A compiler can be considered as a multi-step pipeline which is fed the source program text as input and produces the desired intermediate code as output. For this course, we’ll be producing LLVM intermediate representation as the output, more on that later.
Think of reading a story, how do you process a paragraph of text? You interpret closely placed letters as words, closely placed words as sentences and derive what the author meant to say. Compiling programs is very similar. The following diagram shows the major steps in compilation:
We start with the source program text and first break it down into meaningful words, or tokens. Similar to the English language, tokens can be separated by spaces between them.
Often also called syntactic analysis, parsing receives the tokens from lexical analysis as input and produces a meaningful structure that represents the program. This structure is called the abstract syntax tree — abstract because it represents the “meaningful structure” irrespective of the source language. Consider it similar to identifying sentences and paragraphs in a story.

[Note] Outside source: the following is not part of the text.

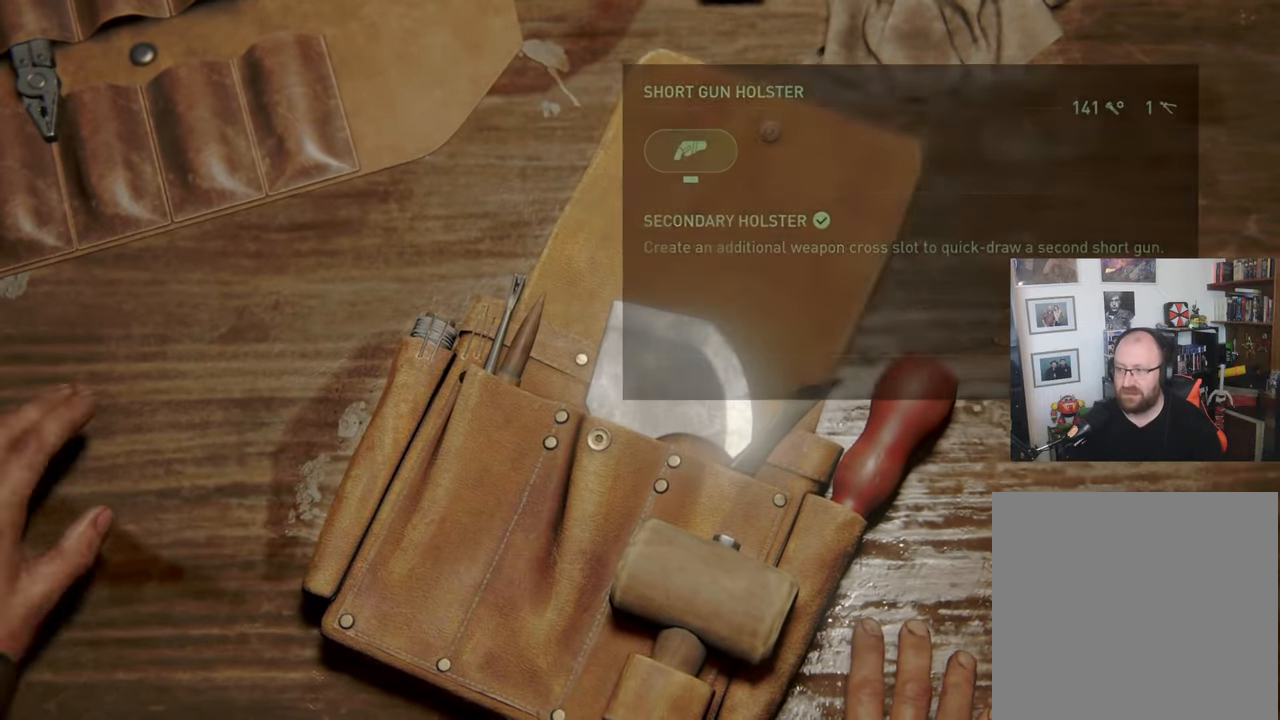
{"buttons": [], "left_stick": "center", "right_stick": "center", "events": []}
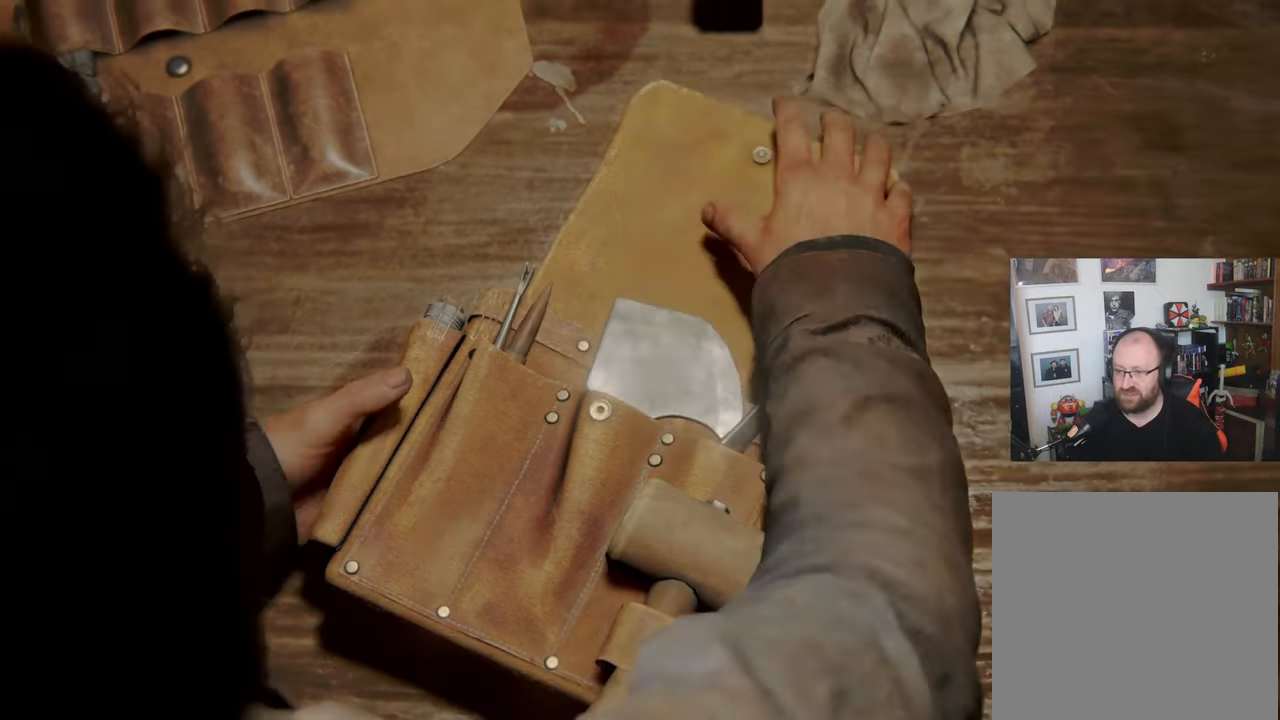
{"buttons": [], "left_stick": "center", "right_stick": "center", "events": []}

Now that we have a structure representing the meaning of the program, it’s time to check if the meaning is correct and if our language allows the behaviour expressed by the program. One of the major checks is type analysis. Entities in a program are associated with a type which represents the kind of data the entity can hold, or the kind of behaviour an entity can support.
A common use case for types is verifying arithmetic plausibility. A number can be added to another number, but not to a string (in most languages). Type checking verifies such rules and throws semantic errors if the program violates them.
Once everything is checked by semantic analysis, we are good to finally translate the program. We take the AST and generate target code, in our case LLVM intermediate representation (IR). IRs can be of various forms and types, sometimes graphical, stack-based or tree-like. LLVM IR is a popular compiler IR as it allows you to target multiple architectures using existing LLVM utilities which can process your IR.